Ma la lunga cavalcata attraverso le mode della Castellani non si ferma, e ci porta in Giappone, dove nasce il fenomeno delle gothic lolita… ragazze giovanissime che si ispirano ai modelli europei del tardo ottocento, con pizzi e trine, balze e fiocchi in un mondo fuori tempo ed eternamente infantile: dal cartone animato “Lady Oscar” al fenomeno commerciale “Hello Kitty”che ne diventano i modelli ispiratori. Più vicini ai giorni nostri troviamo le donne in carriera con le enormi spalle dei tailleur di Giorgio Armani che hanno segnato un’epoca nel costume e nel rapporto tra i sessi. Divertente la citazione del film "Una donna in carriera" di Mike Nichols, con Melanie Griffith che da segretaria goffa e inelegante si trasforma nel suo “capo” prendendone a prestito abiti e atteggiamenti.
In conclusione del libro, l’autrice cita il documentario di Lorella Zanardo “Il corpo delle donne”, che dimostra come purtroppo la tv commerciale, e non solo, ha svilito il corpo femminile esibendolo in modo violento là dove, pochi anni prima, si era tentato di nasconderlo sotto i tagli sartoriali dei grandi stilisti.
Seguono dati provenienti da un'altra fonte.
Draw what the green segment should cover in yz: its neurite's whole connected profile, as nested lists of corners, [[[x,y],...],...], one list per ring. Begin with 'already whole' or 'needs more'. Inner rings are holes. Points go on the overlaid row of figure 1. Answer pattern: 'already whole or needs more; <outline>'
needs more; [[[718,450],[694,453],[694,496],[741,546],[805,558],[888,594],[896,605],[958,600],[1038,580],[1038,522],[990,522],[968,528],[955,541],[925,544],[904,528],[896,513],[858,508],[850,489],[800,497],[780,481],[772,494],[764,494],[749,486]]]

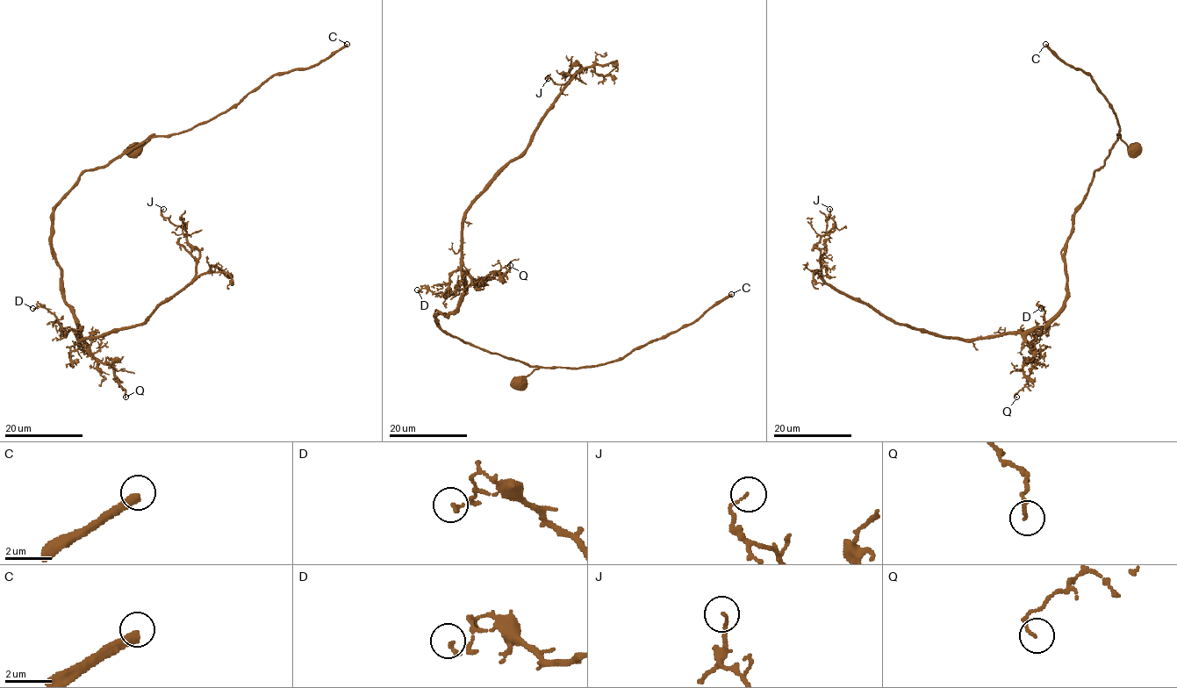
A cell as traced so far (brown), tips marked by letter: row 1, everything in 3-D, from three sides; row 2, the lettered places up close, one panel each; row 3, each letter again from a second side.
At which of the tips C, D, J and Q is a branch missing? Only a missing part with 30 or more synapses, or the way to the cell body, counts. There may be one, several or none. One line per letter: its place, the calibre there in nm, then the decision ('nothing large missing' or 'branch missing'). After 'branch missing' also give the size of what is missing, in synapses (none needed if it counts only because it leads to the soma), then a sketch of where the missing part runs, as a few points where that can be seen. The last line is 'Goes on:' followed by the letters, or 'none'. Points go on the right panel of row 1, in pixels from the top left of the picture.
C: at (1045, 44); 360 nm thick; branch missing; about 140 synapses
D: at (1041, 308); 140 nm thick; nothing large missing
J: at (829, 209); 110 nm thick; nothing large missing
Q: at (1016, 397); 140 nm thick; nothing large missing
Goes on: C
Conclude la Castellani: “Si è fatta avanti una rinaturalizzazione ossessiva del genere femminile, tramite una sorta di ipertrofica interpretazione della donna muliebre”….un modo raffinato per contestare con amarezza le labbra a canotto e i seni gonfiati come camere d’aria di molte donne che hanno fatto, questa volta sì, carriera nelle nostre televisoni.
In tempi duri nella società italiana per le donne, per i gay, per i transgender, questo libro offre una chiave di lettura complessa ma alla fine chiara ed esauriente su fenomeni con cui abbiamo fatto o dobbiamo ancora fare, necessariamente, i conti.